Rugna recorre el país con su producción, que se exhibió en el Teatro de la Estación de Concepción. “El cine vive una crisis innecesaria de financiación -afirma-. Esto nos empuja a ver si seguimos nuestra carrera en el exterior”.

- ¿Abrazar el género del terror plantea desafíos muy distintos a otros?

- Mi género es el terror porque me gusta lo fantástico. Sucede que en mis películas hago mezclas con la comedia negra y con otras estéticas. No me estanco solo en el terror, porque dentro de lo fantástico me gusta jugar con diferentes subgéneros. Si bien “Aterrados” es una película terrorífica, y seguramente la que me va a abrir más posibilidades de trabajo, a mí me gusta mucho la comedia negra.

- ¿Es una línea complicada para producir?

- Si lo es, pero sobre todo porque aquí no se respeta el género, no se lo valora. Requiere más dinero por el tiempo que demanda preparar las escenas para producirlas. Y el tiempo es dinero. A “Aterrados” la hicimos en 25 jornadas. Y es una película que en el mercado de Hollywood se podría estar hablando de 80 jornadas, en término de valor de producción.

- Y en un país en crisis se complican esas posibilidades de producción...

- Creo que se puede seguir haciendo películas porque el Incaa es un ente autárquico; digamos que los fondos siguen estando. Y no es que depende de los impuestos de alguien. Simplemente es un recurso que se les cobra a las empresas de cable. Se autogestiona con esos fondos y con el proveniente de las entradas a las salas de cine. Lo que está sucediendo es que se le está recortando recursos al Instituto. Y así nos están perjudicando a los cineastas que estamos viendo seguir nuestra carrera afuera, lamentablemente.

- ¿Hablás de una crisis sin fundamentos?

- El cine argentino tiene que enfrentar una crisis innecesaria lamentablemente, porque el dinero está y lo que pasa es que no se lo está ejecutando. Se está precarizando la industria, se está perdiendo calidad de cara al futuro.

- ¿Hoy no podrías hacer tu película?

- Hoy están liquidando muy poco dinero. Una película como ésta estaría medio difícil hacerla y menos con una productora chica. Ahora si tenés una productora grande, que cuenta con los medios de comunicación para poder darla a conocer y recaudar, es más sencillo. Cuando estrenamos “Aterrados”, ningún canal de televisión o de cable me hizo una nota. Afuera se están peleando por tenerla y distribuirla, y en mi propio país no le dan difusión.

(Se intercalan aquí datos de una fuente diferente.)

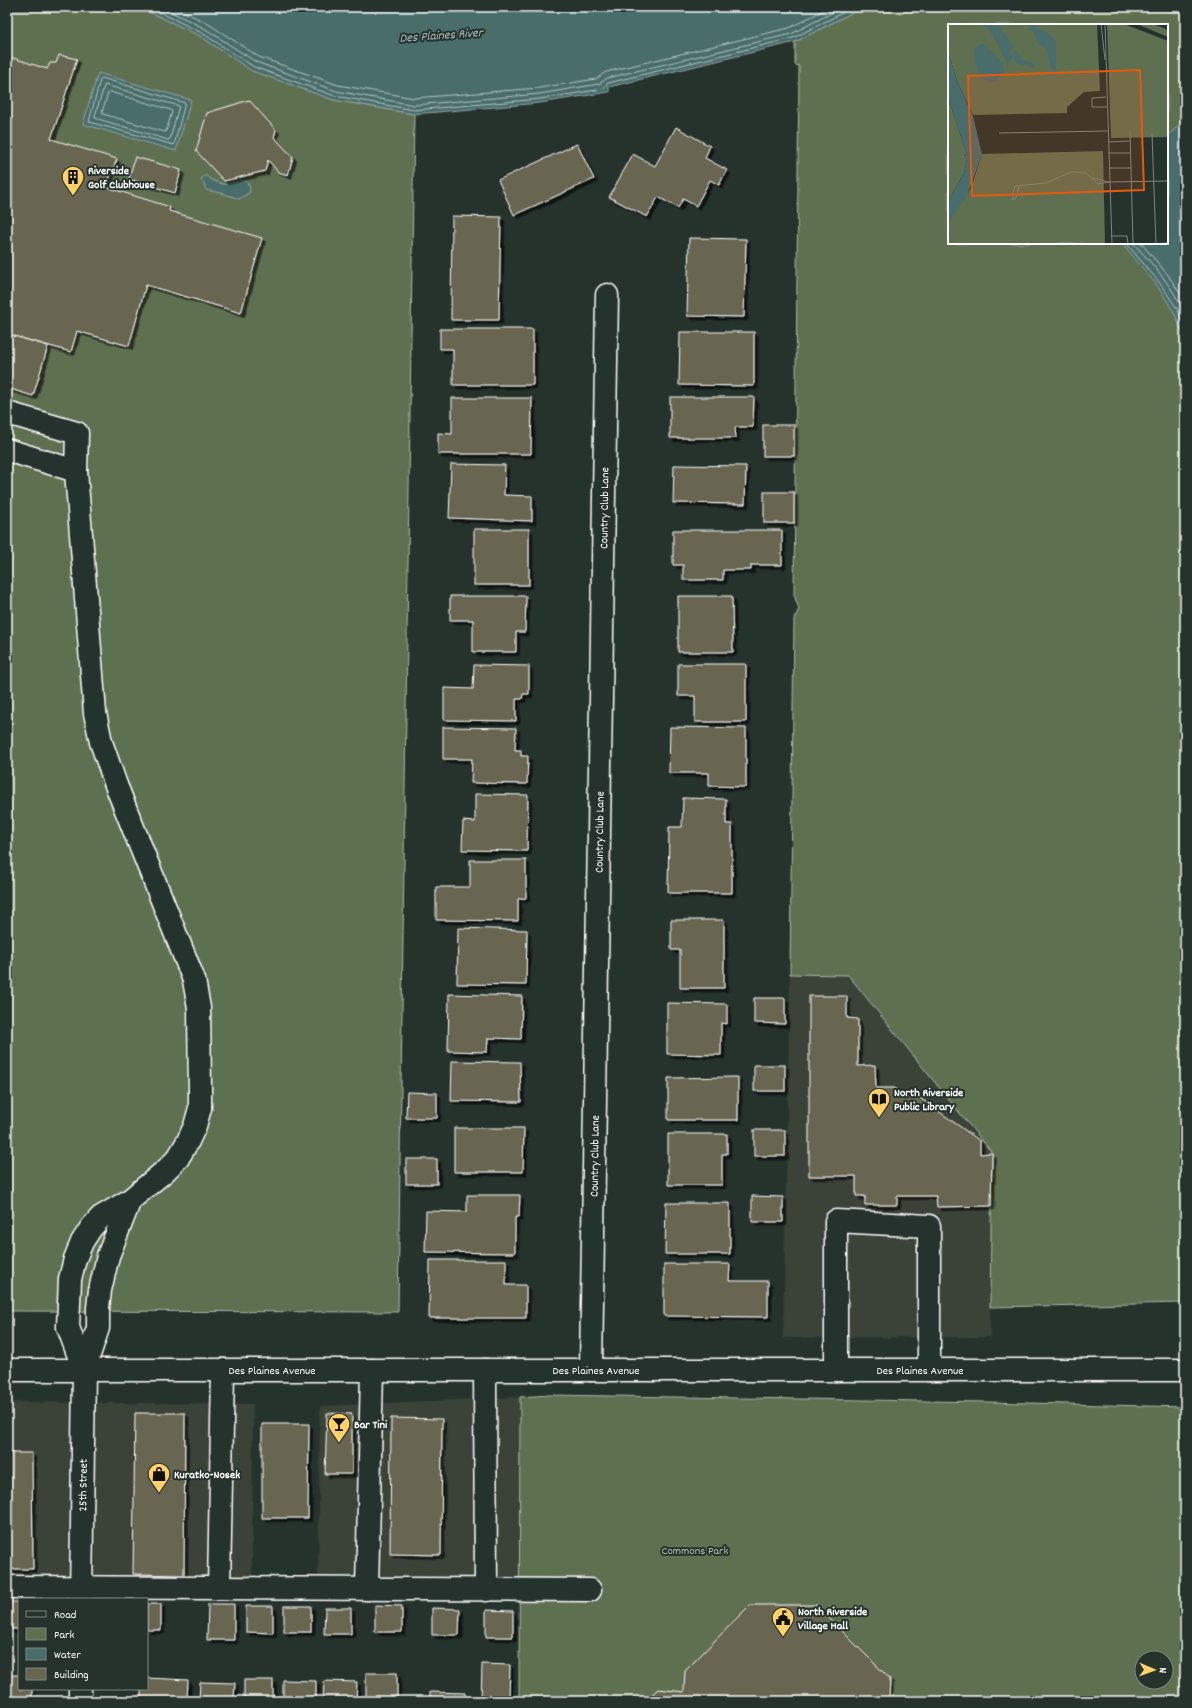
<svg xmlns="http://www.w3.org/2000/svg" width="1192" height="1708" font-family="Dekko,sans-serif">
<defs>
<filter id="shadow"><feDropShadow dx="3.5" dy="3.5" stdDeviation="0" flood-color="#0009"/></filter>
</defs>
<rect width="100%" height="100%" fill="#26332d"/>
<filter id="ink" filterUnits="userSpaceOnUse"><feTurbulence type="fractalNoise" baseFrequency=".025" numOctaves="2"/><feDisplacementMap in="SourceGraphic" scale="8" xChannelSelector="R" yChannelSelector="G"/><feConvolveMatrix kernelMatrix="1 2 1 2 8 2 1 2 1" color-interpolation-filters="sRGB"/></filter>
<g filter="url(#ink)">
<!-- built -->
<g fill="#3a4238">
<path d="M790,974L847,975L992,1153L990,1337L783,1338Z"/>
<path d="M520,1397V1592L318,1591L320,1406Z"/>
<path d="M7,1402L253,1404L252,1590L7,1588Z"/>
</g>
<!-- green -->
<g fill="#5f7051" stroke="#afb8a8" fill-rule="evenodd">
<path d="M7,7H134L148,11L200,36L253,71L334,100L414,114L398,1312L7,1311Z"/>
<path d="M863,7H1185V1303L990,1307L992,1153L848,975L790,974L794,619L799,609L794,595L799,66L795,65V42ZM949,25H1167V243H949Z"/>
<path d="M549,1395L988,1402L1185,1407V1701H519L520,1397ZM1142,1658H1166V1682H1142Z"/>
</g>
<!-- water -->
<g fill="#486d6b" stroke="#91a7a6">
<path d="M134,7H863L795,42L609,87V92L540,103L414,114L334,100L252,71L200,36L148,11Z"/>
<path d="M98,73L191,100L176,151L83,124Z"/>
<path d="M1185,120V338L1174,312L1156,284L1122,243H1167V136Z"/>
<path d="M206,175C208,178 210,179 214,181C228,187 228,183 242,180L247,182L250,188L249,193L239,199L222,193L206,190L204,183L201,179Z"/>
</g>
<g fill="none" stroke-linecap="round" stroke-linejoin="round">
<!-- shore -->
<g stroke="#b6c5c4" stroke-width="1">
<path d="M149,7L202,33L254,67L335,96L414,110L540,99L603,89L608,83L793,38L854,7"/>
<path d="M161,7L204,28L256,62L336,91L414,105L539,94L599,84L607,78L791,34L843,7"/>
<path d="M174,7L207,23L259,57L338,85L414,98L539,88L596,79L606,72L789,28L830,7"/>
<path d="M102,78L185,103L174,145L89,122L100,80Z"/>
<path d="M105,85L179,106L170,139L168,140L95,118V116Z"/>
<path d="M110,92L171,110L172,112L166,131L164,132L103,114L102,112L108,93Z"/>
<path d="M1126,243L1159,282L1178,310L1185,329"/>
<path d="M1133,243C1151,262 1176,290 1185,315"/>
<path d="M1141,243L1168,275L1185,301"/>
</g>
</g>
<!-- building -->
<g fill="#686651" stroke="#fff" filter="url(#shadow)">
<path d="M59,55L77,59L51,139L117,159L106,187L170,207L169,211L262,238L241,313L146,285L129,346L77,331L71,352L7,334V56L47,69L50,63H56Z"/>
<path d="M249,100L276,130L274,137L293,157L288,175L278,172L268,160L265,171L224,181L196,151L207,113Z"/>
<path d="M676,127L710,146L705,158L727,170L719,185L710,180L696,206L683,199L678,208L658,197L647,217L609,197L633,154L655,166Z"/>
<path d="M577,144L594,179L514,215L498,180Z"/>
<path d="M135,157L181,170L175,193L129,179Z"/>
<path d="M452,216L501,217L499,320H451Z"/>
<path d="M689,238L746,239L744,317L687,316Z"/>
<path d="M440,329H533V385H453V349H440Z"/>
<path d="M680,332H754V386L679,385Z"/>
<path d="M7,334L48,346L33,396L7,388Z"/>
<path d="M670,397H754L753,427H735L736,438H670Z"/>
<path d="M452,398H532L531,454H438V433L452,434Z"/>
<rect x="763" y="425" width="31" height="31"/>
<path d="M451,464L505,465L504,495L532,496V521L449,518Z"/>
<path d="M674,465L746,466L745,504L673,503Z"/>
<rect x="764" y="492" width="30" height="31"/>
<rect x="474" y="529" width="55" height="56"/>
<path d="M673,530H782V565H751V570H723V580H683V565H673Z"/>
<path d="M450,596H526L525,632H516V652H473V620H450Z"/>
<path d="M678,596H732L733,652H678Z"/>
<path d="M678,664H746V722H695V696H678Z"/>
<path d="M474,665L529,666V694H523L522,699H516V721L444,720V688L473,689Z"/>
<path d="M443,727L516,728L515,750H521V756H528L527,784L471,783L472,759H443Z"/>
<path d="M670,727L746,728V787L709,786V773H669Z"/>
<path d="M475,794L528,795L527,851L462,850L463,821L475,822Z"/>
<path d="M683,798L726,799V824H732V893H668L669,827H682Z"/>
<path d="M470,860H526V898L518,899V921L436,920V887H470Z"/>
<path d="M671,920H724V988H680V950H671Z"/>
<path d="M458,928L527,930L526,985L457,984Z"/>
<path d="M449,994L522,996L521,1039L488,1038L487,1052L448,1051Z"/>
<path d="M809,996H847V1018L858,1019V1066L875,1065L876,1088H895V1097H919L980,1141V1154L992,1153L991,1206L937,1207L936,1196H897V1205H865V1196H856V1176H809Z"/>
<path d="M754,998H785V1024L754,1023Z"/>
<path d="M667,1003L727,1004V1024L721,1023V1055L667,1054Z"/>
<path d="M452,1061L520,1062L521,1102L451,1101Z"/>
<rect x="754" y="1065" width="31" height="26"/>
<path d="M738,1077V1120H668V1078Z"/>
<path d="M407,1092L437,1093V1118H406Z"/>
<path d="M454,1128H524L523,1172H454Z"/>
<rect x="754" y="1130" width="31" height="26"/>
<path d="M668,1134H727V1154H722V1185H668Z"/>
<rect x="406" y="1159" width="31" height="25"/>
<path d="M467,1195H520L519,1217H515V1253L425,1252L426,1211L467,1212Z"/>
<path d="M752,1196L783,1197V1222H752Z"/>
<path d="M666,1203H730V1254H665Z"/>
<path d="M430,1260H506V1285H526V1318H429Z"/>
<path d="M664,1264H730L729,1281H768V1317L664,1316Z"/>
<path d="M135,1413H185L184,1575L133,1574Z"/>
<path d="M327,1413L352,1414V1474H325Z"/>
<path d="M391,1418L442,1419L441,1555L390,1554Z"/>
<path d="M262,1424H309L308,1518H262Z"/>
<path d="M7,1453H32L33,1569H7Z"/>
<path d="M8,1602H19V1629H7Z"/>
<rect x="147" y="1604" width="14" height="26"/>
<path d="M208,1604H234V1640H207Z"/>
<path d="M375,1605L402,1606V1632H375Z"/>
<path d="M750,1605H816L890,1679L889,1699L887,1701H645L658,1689L684,1692L685,1671Z"/>
<path d="M246,1606H273V1633L246,1632Z"/>
<rect x="284" y="1606" width="27" height="26"/>
<path d="M325,1608H351V1634H324Z"/>
<path d="M432,1608L460,1609L459,1635H432Z"/>
<path d="M486,1610L513,1611V1637H486Z"/>
<path d="M482,1664L510,1665L509,1701H481Z"/>
<rect x="366" y="1673" width="31" height="28"/>
<path d="M7,1675H19V1689H32V1701H7Z"/>
<path d="M147,1678L188,1680L187,1701H141V1689H147Z"/>
<rect x="244" y="1680" width="29" height="21"/>
<path d="M283,1680L316,1681V1701H283Z"/>
<path d="M324,1681L357,1682L356,1701H323Z"/>
<path d="M200,1682L235,1683L234,1701H199Z"/>
<path d="M430,1692L465,1693V1701H430Z"/>
</g>
<g fill="none" stroke-linecap="round" stroke-linejoin="round">
<!-- minor casing -->
<g stroke="#fff" stroke-width="25">
<g id="minor">
<path d="M7,413L77,433L76,471L95,713L101,742L116,785L194,980L199,1008L200,1091V1108L195,1126L188,1141L178,1158L165,1171L130,1200L101,1217L91,1228L82,1242L75,1259L70,1279L68,1327L84,1370"/>
<path d="M7,450L76,471"/>
<path d="M485,1370L486,1590"/>
<path id="s1" d="M591,1370L607,295"/>
<path d="M836,1370V1221L929,1226V1370"/>
<path d="M7,1587L590,1590"/>
<path d="M219,1588L223,1370"/>
<path d="M367,1589L372,1370"/>
<path id="s2" d="M81,1599L84,1370L98,1328V1308L100,1290L108,1256L130,1200"/>
<path d="M80,1701V1689"/>
</g>
</g>
<!-- major casing -->
<g stroke="#fff" stroke-width="25">
<g id="major">
<path id="s3" d="M7,1370H1185"/>
</g>
</g>
<!-- minor -->
<use href="#minor" stroke="#26332d" stroke-width="22"/>
<!-- major -->
<use href="#major" stroke="#26332d" stroke-width="22"/>
</g>
</g>
<!-- icons -->
<defs>
<g id="building-pin" transform="scale(1.15)"><path d="M0 17L-7.5 6A9.5 9.5 0 1 1 7.5 6Z" fill="#ffd166" stroke="#26332d"/><path d="M-4-6H4V6H1V3H-1V6H-4ZM-2.5-4.3h1.7v1.8h-1.7ZM.8-4.3h1.7v1.8H.8ZM-2.5-1h1.7V.8h-1.7ZM.8-1h1.7V.8H.8Z" fill="#111"/></g>
<g id="library-pin" transform="scale(1.15)"><path d="M0 17L-7.5 6A9.5 9.5 0 1 1 7.5 6Z" fill="#ffd166" stroke="#26332d"/><path d="M-6-4Q-3-5.5-.7-3.5V5Q-3 3-6 4ZM6-4Q3-5.5 .7-3.5V5Q3 3 6 4Z" fill="#111"/></g>
<g id="bar-pin" transform="scale(1.15)"><path d="M0 17L-7.5 6A9.5 9.5 0 1 1 7.5 6Z" fill="#ffd166" stroke="#26332d"/><path d="M-6-5H6L.8 .8V4.5H3.5V6h-7V4.5H-.8V.8Z" fill="#111"/></g>
<g id="shop-pin" transform="scale(1.15)"><path d="M0 17L-7.5 6A9.5 9.5 0 1 1 7.5 6Z" fill="#ffd166" stroke="#26332d"/><path d="M-5-2.5h2.3a2.7 3.5 0 0 1 5.4 0H5L5.5 6h-11ZM-1.5-2.5h3a1.5 2.3 0 0 0-3 0Z" fill="#111"/></g>
<g id="civic-pin" transform="scale(1.15)"><path d="M0 17L-7.5 6A9.5 9.5 0 1 1 7.5 6Z" fill="#ffd166" stroke="#26332d"/><path d="M-.6-6.5H3V-4.5H.6V-3L4-1V1h2V6H-6V1h2V-1L-.6-3ZM-1.2 2.5V6h2.4V2.5Z" fill="#111"/></g>
</defs>
<g fill-rule="evenodd">
<use href="#building-pin" x="73" y="177"/>
<use href="#library-pin" x="879" y="1099"/>
<use href="#bar-pin" x="339" y="1424"/>
<use href="#shop-pin" x="159" y="1474"/>
<use href="#civic-pin" x="783" y="1618"/>
</g>
<g text-anchor="middle" stroke-width="4" stroke-linejoin="round" paint-order="stroke">
<!-- poi labels -->
<g font-size="12" font-weight="bold" fill="#fff" stroke="#26332d" text-anchor="start">
<text x="88" y="174">Riverside<tspan x="88" dy="14">Golf Clubhouse</tspan></text>
<text x="894" y="1096">North Riverside<tspan x="894" dy="14">Public Library</tspan></text>
<text x="354" y="1428">Bar Tini</text>
<text x="174" y="1478">Kuratko-Nosek</text>
<text x="798" y="1615">North Riverside<tspan x="798" dy="14">Village Hall</tspan></text>
</g>
<!-- street labels -->
<g font-size="12" fill="#fff" stroke="#26332d">
<text dy="4" stroke="none"><textPath href="#s1" startOffset="862">Country Club Lane</textPath></text>
<text dy="4" stroke="none"><textPath href="#s1" startOffset="538">Country Club Lane</textPath></text>
<text dy="4" stroke="none"><textPath href="#s1" startOffset="214">Country Club Lane</textPath></text>
<text dy="4" stroke="none"><textPath href="#s3" startOffset="265">Des Plaines Avenue</textPath></text>
<text dy="4" stroke="none"><textPath href="#s3" startOffset="589">Des Plaines Avenue</textPath></text>
<text dy="4" stroke="none"><textPath href="#s3" startOffset="913">Des Plaines Avenue</textPath></text>
<text dy="4" stroke="none"><textPath href="#s2" startOffset="114">25th Street</textPath></text>
</g>
<!-- park labels -->
<g font-size="12" fill="#b7bfb1" stroke="#26332d">
<text x="695" y="1554">Commons Park</text>
</g>
<!-- water labels -->
<g font-size="13" font-style="italic" fill="#adbdbc" stroke="#26332d">
<text transform="translate(441 34) rotate(-4)" y="5">Des Plaines River</text>
</g>
</g>
<!-- overview -->
<g transform="translate(948 24)">
<rect width="220" height="220" fill="#26332d"/>
<path d="M0,0H149L152,67L136,68L119,83V89L25,91L9,57L0,28ZM159,0H176L220,17V113L163,114ZM189,0H205L220,6V13ZM0,73L19,131H16L19,135L16,149L0,177ZM155,127L157,220H0V198L23,164L34,130Z" fill="#5f7051"/>
<path d="M29,0H50L66,23L62,26V30L65,31L68,25L74,36L83,38L87,44L68,39L65,32L60,41L41,5ZM83,0L89,1V5L98,7L108,17V48L102,43L99,26L89,19L86,8L81,6ZM32,20L38,21L55,40L56,49L45,58L33,54L29,47L26,26ZM0,28L9,57L25,92L34,130L19,172L0,198V177L16,149L19,135L15,132L19,131L0,73Z" fill="#486d6b"/>
<path fill="none" stroke="#7d8581" stroke-width="1" d="M153,0L157,36M157,0L164,220M158,73L144,74V83H159M182,107L185,220M51,109L160,107M204,110L208,220M160,118L182,117M160,129H182M161,144H183M144,154L161,158L220,157M71,162L68,174L64,176L67,162L98,159L123,148L138,149L150,160L161,158M163,212H179L180,220M104,220L114,218L147,220M195,220L220,219"/>
<path fill="#e8590c" fill-opacity="0.15" stroke="#e8590c" stroke-width="2" d="M192,46L196,166L24,172L20,52Z"/>
<rect width="220" height="220" fill="none" stroke="#fff" stroke-width="2"/>
</g>
<!-- margin -->
<rect width="1192" height="1708" fill="none" stroke="#26332d" stroke-width="24"/>
<rect x="12" y="12" width="1168" height="1684" fill="none" stroke="#fff" stroke-width="1.5" filter="url(#ink)"/>
<!-- legend -->
<rect x="18" y="1598" width="130" height="92" fill="#26332d" stroke="#7d8581"/>
<rect x="26" y="1611" width="20" height="6" fill="#26332d" stroke="#7d8581"/>
<text x="54" y="1618" font-size="12" fill="#ffffff">Road</text>
<rect x="26" y="1628" width="20" height="12" fill="#5f7051" stroke="#7d8581"/>
<text x="54" y="1638" font-size="12" fill="#ffffff">Park</text>
<rect x="26" y="1648" width="20" height="12" fill="#486d6b" stroke="#7d8581"/>
<text x="54" y="1658" font-size="12" fill="#ffffff">Water</text>
<rect x="26" y="1668" width="20" height="12" fill="#686651" stroke="#7d8581"/>
<text x="54" y="1678" font-size="12" fill="#ffffff">Building</text>
<!-- north arrow -->
<g transform="translate(1154 1670) rotate(92)"><circle r="19" fill="#26332d" stroke="#7d8581"/>
<path d="M0-3L7 15L0 10L-7 15Z" fill="#ffd166"/>
<text y="-6" font-size="11" font-weight="bold" text-anchor="middle" fill="#ffffff">N</text>
</g>
</svg>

- ¿Cuál creés que es el destino del cine de sala?

- Netflix está marcando un tiempo nuevo. Hoy todo el mundo puede tener un proyector en su casa con poco dinero. Con lo que cuesta un LCD, un proyector o un equipo de sonido, podés armar una buena exposición en tu casa. Pero el cine sigue siendo algo social. No es lo mismo ver una película en tu casa que salir con tu familia o amigos a una sala, compartir una película en un lugar donde se aprecia en un 100% cómo se hizo esa producción. Esa es la diferencia

- ¿De qué trata tu película y cómo nació?

- Es un guión escrito por mí hace unos nueve años. En ese lapso estuve buscando financiación, que aparezca un productor para poder filmarla. La posibilidad apareció hace poco, luego de ganar un concurso a través del Incaa, y la pudimos hacer rápidamente. La dirigí, la escribí y le hice la música porque integro una banda que hace heavy metal. Aunque toco la guitarra, no me considero músico, pero a veces necesito hacer cosas para mis trabajos y las hago.

- ¿Cuál es el personaje principal?

- Hay un comisario de un barrio, de clase media, común, que convoca a un grupo de especialistas en fenómenos paranormales para desentramar el misterio de un asesinato inexplicable. Inician una investigación y ahí todo se va al diablo. Es una película con mucho terror y misterio.

- ¿Esperabas la repercusión que está teniendo?

- Siempre lo soñé. Siempre aposté a que suceda esto. Siempre creí que necesitaba una oportunidad para hacer una película a través del cine y creo que no la desaproveché. La película tomó vuelo y está en todos los festivales mundiales del género de terror, compitiendo con películas de Hollywood. A mitad de mes me voy a los EEUU a competir en el Fantastic Fest, que es uno de los más prestigiosos en este género, y después nos vamos a España. Esta bueno no solo por mí, sino también por el cine argentino y nuestra cultura. Ahora estamos viendo si trabajamos en una segunda parte.